Second is that the way we do business, or worship, or nominations may have to change. Again. None of us is a Quaker in exactly the same way that 17th century Friends were. We may resume some old practices; we may borrow from those other Quakers; we may choose something that fits with our local cultural or generational norms. Here I recommend reading Brent Bill’s Modest Proposal (which is a lot less shocking and a lot more practical than Swift’s essay by the same name).
Third is that the institutions we have been handed may not be the instruments we need to achieve God’s kingdom in our times. Do our meetings need different (or fewer) committees that what we’ve had for the last ten years? Do our churches need to separate into smaller worship groups? Or join into larger congregations? Do we need some form of realignment of our allegiances and associations? (I know that word has history and heavy baggage, but I mean to invoke all of that, or at least some of that heat and light.)

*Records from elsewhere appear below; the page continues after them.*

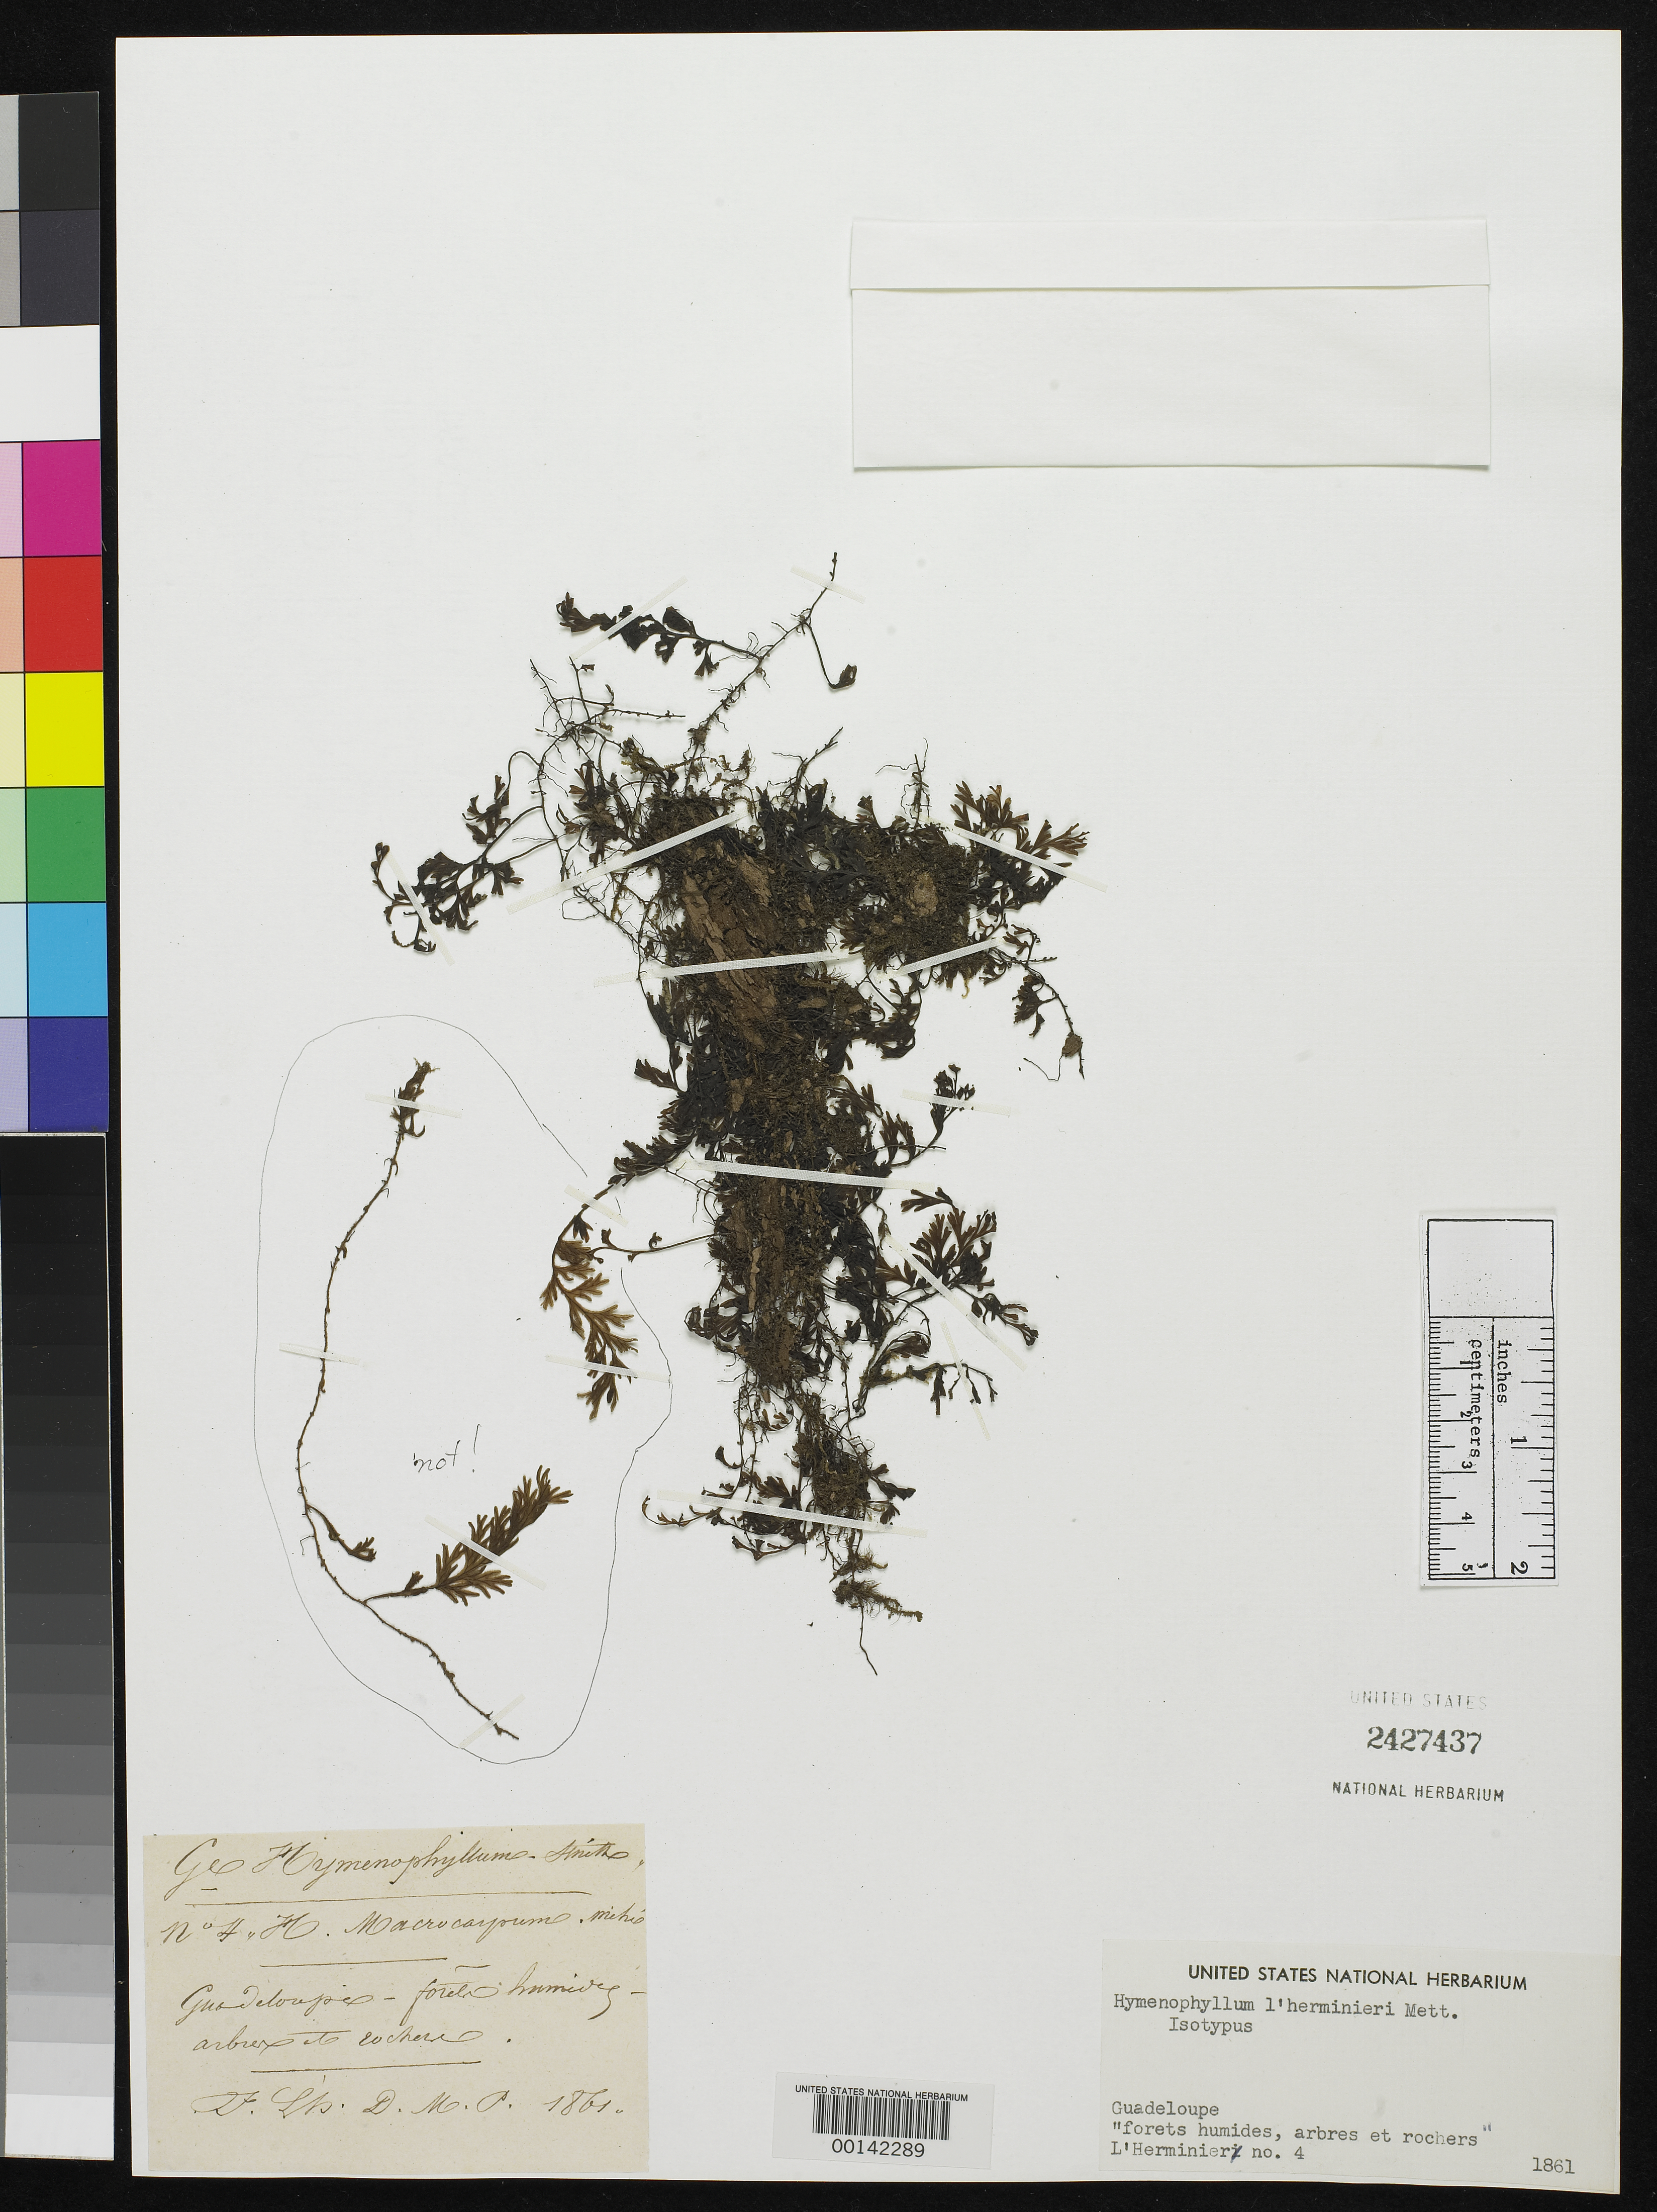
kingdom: Plantae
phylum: Tracheophyta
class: Polypodiopsida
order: Hymenophyllales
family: Hymenophyllaceae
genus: Hymenophyllum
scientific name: Hymenophyllum l'herminieri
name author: Mett. ex Kuhn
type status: Isotype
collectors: F. L'Herminier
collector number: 4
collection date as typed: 1861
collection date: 1861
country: Guadeloupe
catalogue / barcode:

How is God calling us to “be the Quakers” in 2011?
Where are the nudges in your personal life? What courage will it take to speak your understanding of the Truth?
What support do we need from each other to lay down the forms and patterns that no longer serve God’s purposes, no matter how useful they may have been when they were innovations?
And how will we know what is truly faithful in the face of the sense of betrayal that others will feel about our new leadings? How hard is it to tell somebody, “I know you’ve dedicated the last thirty years of your life to that committee, but it doesn’t exist anymore.”?
The fact is that those conversations are going on already. In monthly meetings. In yearly meetings. In international organizations. Some of this work has been hastened by the financial crisis. But most of it is due to the generational shifts, the Great Turning, the Great Emergence, that is happening all around us, whether we like it or not.
To swear never to deviate from the paths of our great teachers is to have betrayed them already.